My first instinct was to look for State Of The Art (SOTA) techniques, understand their architecture and implement them on public datasets by myself. (Easier said than done eh?)
When I started looking for tutorials, I realized that Faster RCNN was the most in-use architecture. I figured that must be because it is SOTA. To my utter surprise that was not the case. In reality, Faster RCNN was hard to find in the pecking order. That got me wondering why it is still used so widely if it is not SOTA (or anywhere near it) anymore.
On doing some research and discussing the issue with peers I realised that there are many factors contributing to it.
1) The pre-trained model of Faster RCNN is available in both PyTorch and TensorFlow model zoo which makes it the easiest to implement of all architectures.
2) Faster RCNN can be made good enough for general tasks by making a few tweaks like changing backbone, introducing FPN or TDM in its architecture.
3) Faster RCNN is actually fast. So much that it can be used for real-time object detection. (A feature not many architectures possess).

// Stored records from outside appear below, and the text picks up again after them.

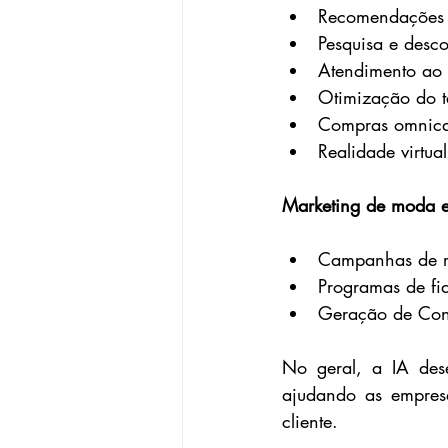
Recomendações 
Pesquisa e desco
Atendimento ao 
Otimização do t
Compras omnic
Realidade virtual
Marketing de moda
Campanhas de re
Programas de fi
Geração de Con
No geral, a IA des
ajudando as empresa
cliente. 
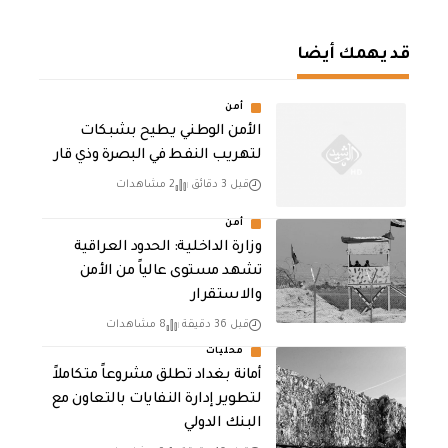
قد يهمك أيضا
أمن
الأمن الوطني يطيح بشبكات
لتهريب النفط في البصرة وذي قار
قبل 3 دقائق
2 مشاهدات
أمن
وزارة الداخلية: الحدود العراقية
تشهد مستوى عالياً من الأمن
والاستقرار
قبل 36 دقيقة
8 مشاهدات
محليات
أمانة بغداد تطلق مشروعاً متكاملاً
لتطوير إدارة النفايات بالتعاون مع
البنك الدولي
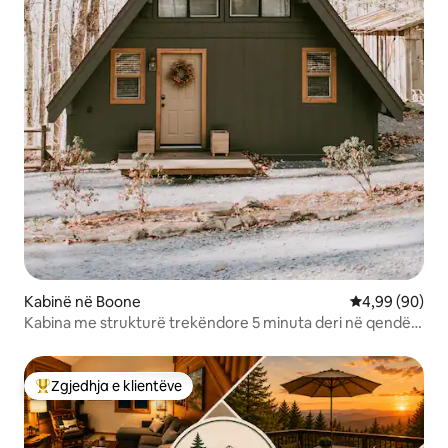
Kabinë në Boone
Vlerësimi mes
4,99 (90)
Kabina me strukturë trekëndore 5 minuta deri në qendër
të qytetit Boone
Zgjedhja e klientëve
Më të mirat e zgjedhjeve të klientëve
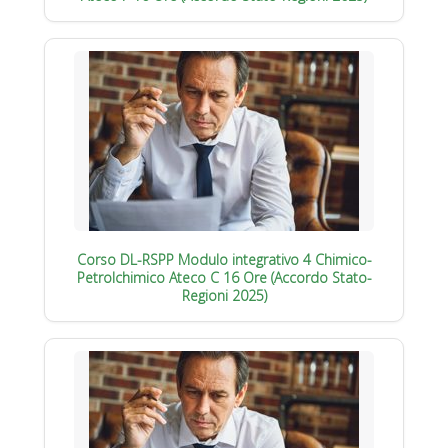
Corso DL-RSPP Modulo integrativo 4 Chimico-
Petrolchimico Ateco C 16 Ore (Accordo Stato-
Regioni 2025)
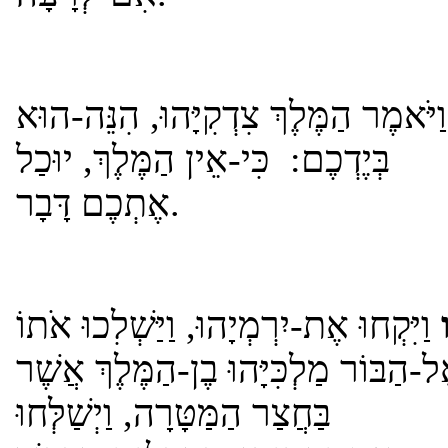
ַיֹּאמֶר הַמֶּלֶךְ צִדְקִיָּהוּ, הִנֵּה-הוּא
בְּיֶדְכֶם: כִּי-אֵין הַמֶּלֶךְ, יוּכַל
אֶתְכֶם דָּבָר.
וַיִּקְחוּ אֶת-יִרְמְיָהוּ, וַיַּשְׁלִכוּ אֹתוֹ
ל-הַבּוֹר מַלְכִּיָּהוּ בֶן-הַמֶּלֶךְ אֲשֶׁר
בַּחֲצַר הַמַּטָּרָה, וַיְשַׁלְּחוּ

4 ) Professionals spend most of their time on dataset creation rather than implementing modern vision models. Getting the dataset of high quality is the most important thing. Once you have that, you want to rely on models that can be reproduced, be extended in many different ways and be deployed in production. FRCNN is all of that. Given a deadline would you rather: spend time on a new model with 1-2 % gains (which are sometimes hard to reproduce) on CoCo vs spending time on gathering more data?
So, all in all, Faster RCNN is a pretty robust and decent choice for object detection, more so if you are just starting out.